Portfolio YTD Return
Tech Growers +90.2%
rdutt +75.4%
Saul +115.9%

Note that Tech Growers is a monthly rebalanced MI screen. My own holdings often match those on that screen, but I manage my portfolio as a modified buy and hold with quarterly reviews. I currently hold 13 stocks: AMZN, SHOP, MDB, OKTA, AYX, CRWD, ZM, DDOG, FSLY, TTD, COUP, LVGO, and ENPH.
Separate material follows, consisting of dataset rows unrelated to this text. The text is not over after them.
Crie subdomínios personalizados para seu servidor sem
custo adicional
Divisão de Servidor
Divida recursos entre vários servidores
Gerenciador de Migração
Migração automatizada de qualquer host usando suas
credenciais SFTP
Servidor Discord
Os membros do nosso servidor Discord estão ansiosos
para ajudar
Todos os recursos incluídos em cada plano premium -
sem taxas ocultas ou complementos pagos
I don't do any market timing, but I do occasionally trim my holdings to maintain a 20% to 25% cash position. Below are my annual returns since 2015. I've tried to be as transparent as possible with my monthly updates to this board in the early years, but have not updated here much since 2018, since I switched to Saul's investing style.

Year My return What I Did
2015 7.2% MI Screens -
2016 16.1% MI Screens -
2017 20.8% MI Screens -
2018 15.3% Switched to a hybrid of Saul's picks, QQQ and MI -
2019 34.2% All in on Saul's picks
2020 75.4% Continued with Saul's picks, but did not concentrate to his level
CAGR 29.1% (over past 5.5 years)

Reasons I switched to SaaS/growth investing from MI/value investing in 2018:
1. QQQ was up 33% in 2017, vs I was only up 21%. It was obvious that the tech giants like FB, AMZN, GOOG, AAPL and NFLX were creaming the market. Decided I was taking too much risk with not enough returns staying in MI small caps.
2. Found Saul's board and was familiar with all the companies he picked. I work in Enterprise Software, and names like Twilio, MongoDB, New Relic and ElasticSearch were all products we used or our customers used, and we knew they were growing like crazy. Peter Lynch, the legendary manager of Fidelity Magellan, advised to invest in companies you know. It was truly a Peter Lynch moment for me.
3. My taxable account had grown too big, and it was no longer tax-efficient for me to buy and sell monthly. I wanted an approach where I could hold stocks for longer than a year.

My long association with this board, the talent here and on Saul's board, had enabled me to become financially independent seven years ahead of what I had projected, and I am eternally grateful for that. But don't do what I do unless you are willing to put up with 25%+ drawdowns that happen on an annual basis. I think I may be wired psychologically differently from most people. Success at investing has nothing to do with having a high IQ.